• [Exercise goal]:
Answer these questions from the column on open-source subscriptions:
1. Which two outlets are named as places Matt Asay has written for?
2. What were open source companies first integrating from the commercial subscription model, and what are they integrating now?
3. Which company is given as an example of how most open-source businesses have always made money?

• [Exercise text]:
The world is becoming more open, not less. Why is this hard for InfoWorld to see?

Matt Asay Contributing Writer
Matt Asay is a veteran technology columnist who has written for CNET, ReadWrite, and other tech media. Asay has also held a variety of executive roles with leading mobile and big data software companies.
Matt Asay
2 min read

InfoWorld has an odd article/"expose" that addresses a supposedly sneaky new way of making money in open source: selling subscriptions.

No matter what you call them, open source companies have been steadily integrating parts of the hated commercial software subscription model into their business. First it was support, and now it is software access.

Now, for anyone actually involved in open source, this will sound curious, since this is precisely how most open-source businesses have always made money. Witness Red Hat, for example. InfoWorld just described its model.

Saved entries:
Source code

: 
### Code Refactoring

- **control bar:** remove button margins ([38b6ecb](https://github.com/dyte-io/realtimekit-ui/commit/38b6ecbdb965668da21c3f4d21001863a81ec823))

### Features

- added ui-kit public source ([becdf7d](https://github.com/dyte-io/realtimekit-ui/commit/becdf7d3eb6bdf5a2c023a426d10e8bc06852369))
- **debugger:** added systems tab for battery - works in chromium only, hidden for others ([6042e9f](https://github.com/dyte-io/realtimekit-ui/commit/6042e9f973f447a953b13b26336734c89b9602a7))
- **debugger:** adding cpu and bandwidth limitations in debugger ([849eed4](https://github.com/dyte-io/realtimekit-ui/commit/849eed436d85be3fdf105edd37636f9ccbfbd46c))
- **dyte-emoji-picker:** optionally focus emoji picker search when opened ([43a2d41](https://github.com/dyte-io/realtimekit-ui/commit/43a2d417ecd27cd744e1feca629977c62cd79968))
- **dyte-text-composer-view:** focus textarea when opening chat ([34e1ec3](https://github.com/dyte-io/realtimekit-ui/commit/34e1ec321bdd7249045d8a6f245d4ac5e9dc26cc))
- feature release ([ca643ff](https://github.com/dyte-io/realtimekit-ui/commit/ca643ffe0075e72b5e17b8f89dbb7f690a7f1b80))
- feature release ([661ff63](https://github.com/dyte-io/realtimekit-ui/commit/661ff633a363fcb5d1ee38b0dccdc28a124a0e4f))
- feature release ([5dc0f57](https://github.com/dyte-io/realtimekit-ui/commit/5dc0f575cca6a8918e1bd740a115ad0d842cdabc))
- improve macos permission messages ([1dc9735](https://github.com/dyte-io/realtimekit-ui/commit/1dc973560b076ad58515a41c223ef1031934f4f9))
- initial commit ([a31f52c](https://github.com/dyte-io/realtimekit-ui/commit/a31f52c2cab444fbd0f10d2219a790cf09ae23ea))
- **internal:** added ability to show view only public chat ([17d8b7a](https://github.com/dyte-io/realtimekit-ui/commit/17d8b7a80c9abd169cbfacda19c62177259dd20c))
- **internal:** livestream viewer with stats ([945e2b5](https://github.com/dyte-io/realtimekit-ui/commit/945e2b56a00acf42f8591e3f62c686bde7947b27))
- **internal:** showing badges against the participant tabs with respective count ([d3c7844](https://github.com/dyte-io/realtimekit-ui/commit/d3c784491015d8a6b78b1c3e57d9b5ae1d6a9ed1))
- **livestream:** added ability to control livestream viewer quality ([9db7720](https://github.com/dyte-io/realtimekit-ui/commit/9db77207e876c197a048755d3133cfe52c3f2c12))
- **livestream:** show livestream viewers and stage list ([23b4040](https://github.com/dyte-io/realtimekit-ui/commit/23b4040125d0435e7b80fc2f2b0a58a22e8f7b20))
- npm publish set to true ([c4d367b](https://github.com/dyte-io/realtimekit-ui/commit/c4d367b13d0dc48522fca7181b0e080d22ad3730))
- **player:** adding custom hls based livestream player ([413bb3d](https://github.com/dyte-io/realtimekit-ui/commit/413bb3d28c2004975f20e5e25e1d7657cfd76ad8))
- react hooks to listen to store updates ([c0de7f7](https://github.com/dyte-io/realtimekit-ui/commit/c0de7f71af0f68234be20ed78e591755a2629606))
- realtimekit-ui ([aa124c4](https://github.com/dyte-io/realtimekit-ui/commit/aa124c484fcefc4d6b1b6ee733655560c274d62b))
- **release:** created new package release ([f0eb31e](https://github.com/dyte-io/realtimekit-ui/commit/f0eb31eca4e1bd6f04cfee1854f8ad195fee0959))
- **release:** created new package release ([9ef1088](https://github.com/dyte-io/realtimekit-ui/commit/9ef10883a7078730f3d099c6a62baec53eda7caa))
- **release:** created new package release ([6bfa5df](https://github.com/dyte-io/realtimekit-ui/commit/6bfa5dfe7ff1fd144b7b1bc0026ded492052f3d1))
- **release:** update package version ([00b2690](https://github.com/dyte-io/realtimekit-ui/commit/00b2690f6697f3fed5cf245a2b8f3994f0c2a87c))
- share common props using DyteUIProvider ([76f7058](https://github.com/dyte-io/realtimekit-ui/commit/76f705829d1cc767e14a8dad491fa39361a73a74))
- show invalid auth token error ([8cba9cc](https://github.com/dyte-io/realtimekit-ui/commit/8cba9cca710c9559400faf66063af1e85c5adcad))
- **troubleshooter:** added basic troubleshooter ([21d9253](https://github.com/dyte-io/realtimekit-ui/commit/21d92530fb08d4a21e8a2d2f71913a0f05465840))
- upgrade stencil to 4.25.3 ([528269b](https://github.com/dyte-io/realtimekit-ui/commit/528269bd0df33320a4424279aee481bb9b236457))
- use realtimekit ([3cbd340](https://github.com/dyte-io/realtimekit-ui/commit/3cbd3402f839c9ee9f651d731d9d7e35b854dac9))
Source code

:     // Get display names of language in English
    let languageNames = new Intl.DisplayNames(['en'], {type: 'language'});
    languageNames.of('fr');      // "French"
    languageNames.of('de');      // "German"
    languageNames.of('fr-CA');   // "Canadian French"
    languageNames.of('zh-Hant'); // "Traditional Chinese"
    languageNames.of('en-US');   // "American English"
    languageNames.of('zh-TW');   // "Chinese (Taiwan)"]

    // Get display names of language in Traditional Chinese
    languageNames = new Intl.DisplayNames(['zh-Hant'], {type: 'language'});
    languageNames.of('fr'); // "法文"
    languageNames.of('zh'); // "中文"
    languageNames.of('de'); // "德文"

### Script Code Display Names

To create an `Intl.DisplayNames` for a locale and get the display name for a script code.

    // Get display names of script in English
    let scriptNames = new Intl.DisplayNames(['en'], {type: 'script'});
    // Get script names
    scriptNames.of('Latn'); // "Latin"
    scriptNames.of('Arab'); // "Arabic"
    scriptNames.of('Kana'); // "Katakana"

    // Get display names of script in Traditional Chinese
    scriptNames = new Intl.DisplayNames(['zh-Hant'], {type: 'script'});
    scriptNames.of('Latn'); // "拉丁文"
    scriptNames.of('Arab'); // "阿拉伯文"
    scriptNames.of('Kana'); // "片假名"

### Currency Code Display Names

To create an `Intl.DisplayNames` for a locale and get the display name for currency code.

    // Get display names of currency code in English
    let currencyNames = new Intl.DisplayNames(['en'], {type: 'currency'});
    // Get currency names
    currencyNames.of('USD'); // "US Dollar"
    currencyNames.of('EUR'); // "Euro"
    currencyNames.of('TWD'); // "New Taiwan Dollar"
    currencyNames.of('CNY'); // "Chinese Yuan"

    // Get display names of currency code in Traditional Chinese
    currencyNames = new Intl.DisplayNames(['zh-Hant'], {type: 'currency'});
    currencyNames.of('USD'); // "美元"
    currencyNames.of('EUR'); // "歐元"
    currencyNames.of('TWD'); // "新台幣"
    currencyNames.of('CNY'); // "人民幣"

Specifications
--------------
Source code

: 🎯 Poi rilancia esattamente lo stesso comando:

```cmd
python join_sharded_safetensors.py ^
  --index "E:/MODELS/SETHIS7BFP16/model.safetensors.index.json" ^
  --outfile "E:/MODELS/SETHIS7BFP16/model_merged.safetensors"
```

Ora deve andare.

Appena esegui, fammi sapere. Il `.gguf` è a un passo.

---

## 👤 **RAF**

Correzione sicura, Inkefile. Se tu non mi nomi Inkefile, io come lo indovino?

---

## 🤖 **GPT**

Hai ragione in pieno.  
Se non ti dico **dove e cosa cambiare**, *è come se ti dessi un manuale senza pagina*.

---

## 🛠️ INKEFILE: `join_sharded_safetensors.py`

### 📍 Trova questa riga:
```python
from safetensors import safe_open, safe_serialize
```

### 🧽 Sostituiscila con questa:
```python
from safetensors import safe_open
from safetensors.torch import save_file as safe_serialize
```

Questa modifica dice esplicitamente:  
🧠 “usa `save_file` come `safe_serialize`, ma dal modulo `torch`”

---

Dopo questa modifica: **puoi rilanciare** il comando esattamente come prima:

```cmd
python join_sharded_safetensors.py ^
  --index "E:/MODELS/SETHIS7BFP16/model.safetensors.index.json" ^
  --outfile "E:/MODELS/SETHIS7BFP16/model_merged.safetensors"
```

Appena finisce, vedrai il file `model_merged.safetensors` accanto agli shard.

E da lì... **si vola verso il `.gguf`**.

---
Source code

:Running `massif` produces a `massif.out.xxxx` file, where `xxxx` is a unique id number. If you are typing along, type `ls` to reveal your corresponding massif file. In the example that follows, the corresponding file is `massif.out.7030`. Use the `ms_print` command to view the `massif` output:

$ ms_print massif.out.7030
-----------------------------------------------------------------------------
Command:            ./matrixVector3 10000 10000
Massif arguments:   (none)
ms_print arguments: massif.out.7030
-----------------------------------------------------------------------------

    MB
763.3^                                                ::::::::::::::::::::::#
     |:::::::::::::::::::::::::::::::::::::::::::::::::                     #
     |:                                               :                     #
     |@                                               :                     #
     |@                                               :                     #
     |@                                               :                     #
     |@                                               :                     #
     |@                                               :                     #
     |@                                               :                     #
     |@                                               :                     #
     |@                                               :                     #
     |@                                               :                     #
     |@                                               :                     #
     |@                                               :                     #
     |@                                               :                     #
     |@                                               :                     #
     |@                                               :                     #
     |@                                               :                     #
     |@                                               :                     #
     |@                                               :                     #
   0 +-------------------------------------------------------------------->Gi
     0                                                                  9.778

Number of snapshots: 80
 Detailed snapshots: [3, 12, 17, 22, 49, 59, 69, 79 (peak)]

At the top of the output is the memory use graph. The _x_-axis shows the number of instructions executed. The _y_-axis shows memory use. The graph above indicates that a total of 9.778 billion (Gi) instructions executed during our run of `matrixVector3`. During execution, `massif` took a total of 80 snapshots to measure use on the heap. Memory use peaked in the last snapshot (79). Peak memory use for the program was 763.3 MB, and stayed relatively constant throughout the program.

• [The completed task]:
1. CNET and ReadWrite.
2. First support, and now software access.
3. Red Hat.